Abstract: TH-PO185
The Evolving Role of the LXR/mTOR Signaling Axis in Diabetes-Induced Autophagy Alteration and Diabetic Kidney Disease
Session Information
- Diabetic Kidney Disease: Basic - I
November 03, 2022 | Location: Exhibit Hall, Orange County Convention Center‚ West Building
Abstract Time: 10:00 AM - 12:00 PM
Category: Diabetic Kidney Disease
- 601 Diabetic Kidney Disease: Basic
Authors
- Alkhansa, Sahar, American University of Beirut, Beirut, Lebanon
- Njeim, Rachel, American University of Beirut, Beirut, Lebanon
- Ziyadeh, Fuad N., American University of Beirut, Beirut, Lebanon
- Eid, Assaad Antoine, American University of Beirut, Beirut, Lebanon
Background
Diabetes is a metabolic disease that induces kidney injury and is considered the most common cause of end-stage kidney disease. It is well recognized that kidney cells depend on basal autophagy for survival and for conserving overall kidney integrity. New lines of research indicate that diabetes induces renal autophagy deregulation leading to kidney injury, yet the underlying mechanisms are not well elucidated. The mTOR complexes along with oxidative stress have emerged as potentially key players in mediating diabetes-induced autophagy imbalance. Alongside, the role of the Liver-X-Receptor (LXR), which is a nuclear receptor, has been also highlighted in diabetic kidney diseases (DKD). Nevertheless, the role of LXR in autophagy and its crosstalk with key mechanistic pathways in DKD remain to be identified. Herein, we investigate the role of the LXR/mTOR/Akt axis in autophagy and its possible link to podocyte injury in type 1 diabetes mellitus (T1DM).
Methods
T1DM was induced in 8-week-old C57BL/6J or FVB/NJ mice by streptozotocin (STZ) injection.
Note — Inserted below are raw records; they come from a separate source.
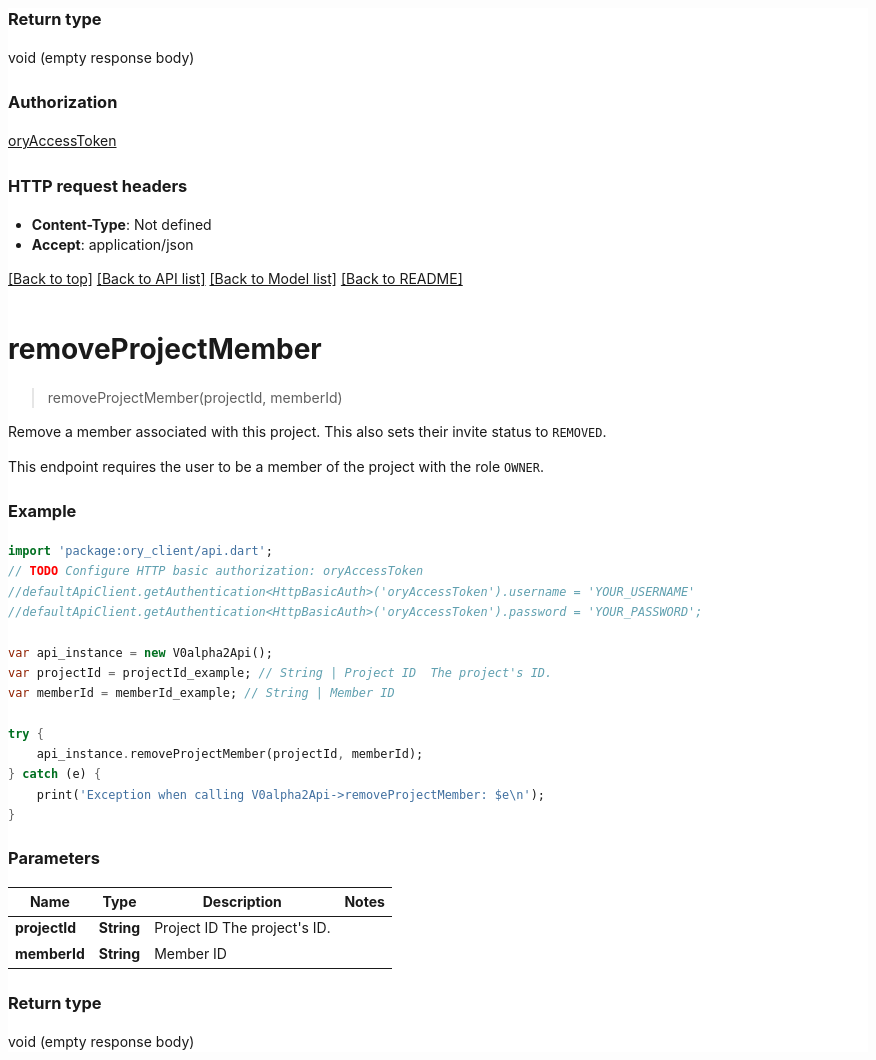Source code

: ### Return type

void (empty response body)

### Authorization

[oryAccessToken](../README.md#oryAccessToken)

### HTTP request headers

 - **Content-Type**: Not defined
 - **Accept**: application/json

[[Back to top]](#) [[Back to API list]](../README.md#documentation-for-api-endpoints) [[Back to Model list]](../README.md#documentation-for-models) [[Back to README]](../README.md)

# **removeProjectMember**
> removeProjectMember(projectId, memberId)

Remove a member associated with this project. This also sets their invite status to `REMOVED`.

This endpoint requires the user to be a member of the project with the role `OWNER`.

### Example
```dart
import 'package:ory_client/api.dart';
// TODO Configure HTTP basic authorization: oryAccessToken
//defaultApiClient.getAuthentication<HttpBasicAuth>('oryAccessToken').username = 'YOUR_USERNAME'
//defaultApiClient.getAuthentication<HttpBasicAuth>('oryAccessToken').password = 'YOUR_PASSWORD';

var api_instance = new V0alpha2Api();
var projectId = projectId_example; // String | Project ID  The project's ID.
var memberId = memberId_example; // String | Member ID

try {
    api_instance.removeProjectMember(projectId, memberId);
} catch (e) {
    print('Exception when calling V0alpha2Api->removeProjectMember: $e\n');
}
```

### Parameters

Name | Type | Description  | Notes
------------- | ------------- | ------------- | -------------
 **projectId** | **String**| Project ID  The project's ID. | 
 **memberId** | **String**| Member ID | 

### Return type

void (empty response body)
Mice were treated with either LXR activator T0, mTORC1 inhibitor Rapamycin, mTORC2 inhibitor JR, or mTORC1/2 inhibitor PP242. Functional, histological, biochemical, and molecular parameters of the kidneys were assessed.
Results
Results show that T1DM induces autophagy deregulation which is accompanied by an increase in both mTORC1 and mTORC2 activity, a decrease in LXR expression, and an increase in the levels of superoxide anion generation through the NADPH oxidase 4 (Nox4) pathway. Inhibition of mTORC2 or mTORC1/2 restores the homeostatic functional renal levels by reducing proteinuria, restoring histological and phenotypical changes to near-normal levels, and inhibiting Nox4 expression. Of interest, these treatments ameliorate diabetes-induced autophagy homeostatic deregulation by restoring the expression of LC3 and p62. Furthermore, activating LXR by T0 corrects the observed changes seen in the mTOR complexes, restores autophagy, and reverses diabetes-induced renal injury.
Conclusion
To our knowledge, this is the first study to provide evidence for a novel function of LXR/mTOR complexes in regulating autophagy in the onset of kidney disease in diabetes.